The Government uses the phrase "Nation, Religion, King" as its basic principles,
he says. "Without these three things Cambodia will always be fighting".
He arranges a pint glass half-full of tea on top of three other glasses, and explains
how the pint represents a peaceful Cambodia that would fall and break if just one
of the base glasses - Nation, Religion, King - is taken away.
The Government is "very clever, very intelligent," he says.
It has attracted Khmer Rouge defectors with the promise of no punishment, but has
also used "repulsion, to push those who are not following them," he says.
In the end, he says, he is confident there will be peace in Cambodia with "mindfulness"
- that is the Buddhist teaching of knowing, shaping and freeing the mind.
Ghosananda explains that "during the Lon Nol regime we became US. During Pol
Pot we became Chinese, and during the time of the Vietnamese and Russians we became
Vietnamese and Russian. Now we become Cambodian again."
It is a growing thing, he says. Even during the UNTAC transition "there was
much fighting. Now, three years later, things are becoming better and better every
This is not true just of Cambodia, but in the rest of the world where communism "has
no opportunity" anymore, he says.
"Cambodia is influenced by the situation of the world... which is not favorable
to the Khmer Rouge.
"Before the Thais helped the Khmer Rouge, now they have stopped. Before China
was their main partner, but they also stop... they have their own problems,"
he says, mentioning Taiwan.
Reconciliation depends on the three pillars of Buddha: stop fighting, make peace,
and purify the mind, he says.
The Khmer Rouge "are our own Nation... they are like us, but they follow something
else so they fight with us."
But now, as many return, "they become our brothers again."
Fighting comes from "a dirty mind... a hateful, greedy, ignorant mind. When
someone becomes free of these, there will be peace," he says.
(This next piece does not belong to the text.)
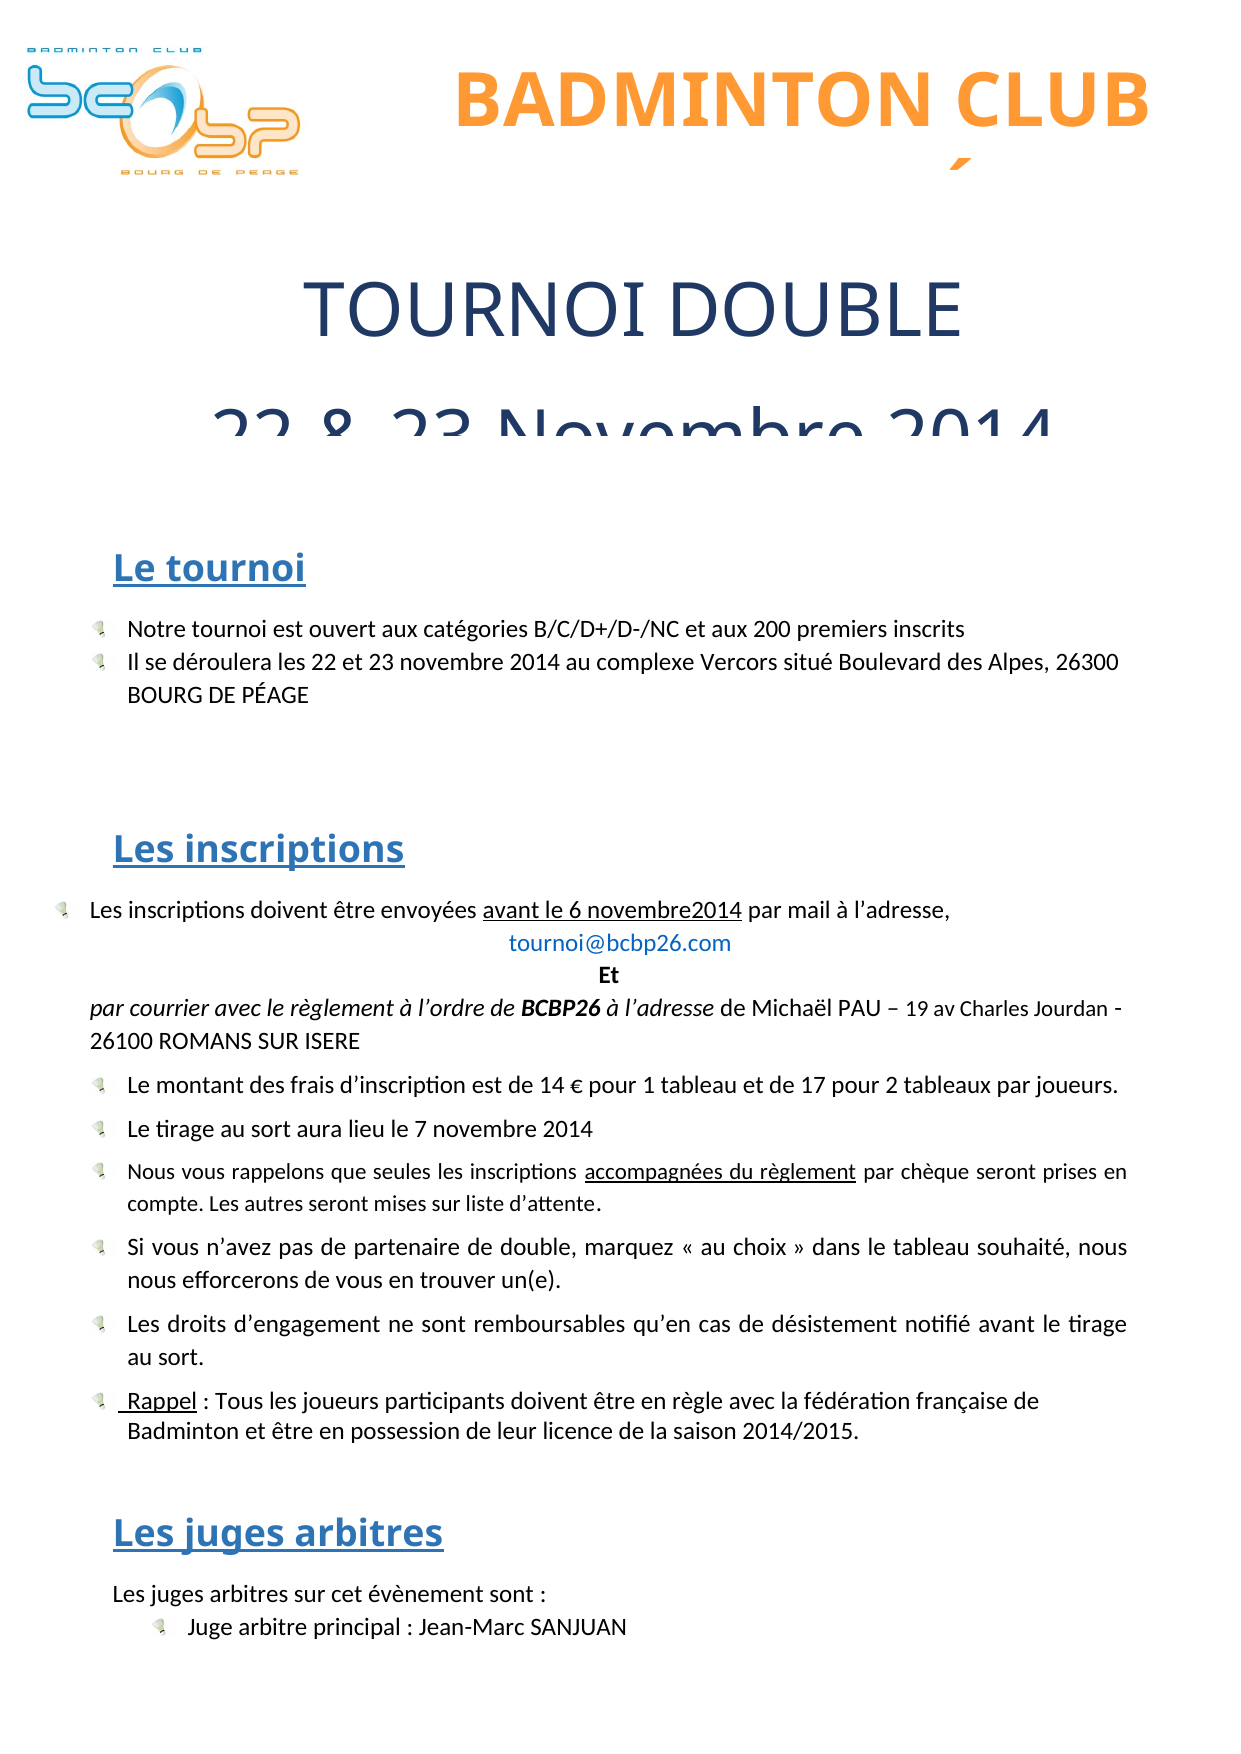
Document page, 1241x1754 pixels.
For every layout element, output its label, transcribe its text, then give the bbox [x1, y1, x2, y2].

When asked whether the continued fighting could be blamed on one side or the other,
Ghosananda says: "No, we do not blame. We try to ask always what are the goals
and conditions of [the] fighting, what are the goals and conditions of peace?
"Don't struggle with people, with men. Struggle with the goals and conditions
that make men fight each other".
Ghosananda believes that on both sides of armed conflict there are men "inflamed
by hatred, greed and ignorance".
Buddhist teachers can work toward peace with men and women who are prepared to turn
to the "light," he says. "Even stubborn [people] sometimes learn softness
if they know the truth of the Dharma of the Buddha," he says.
Stressing his belief that Cambodia is slowly becoming a peaceful nation, Ghosananda
says: "If you have fighting you have suffering, if you have peace you have happiness.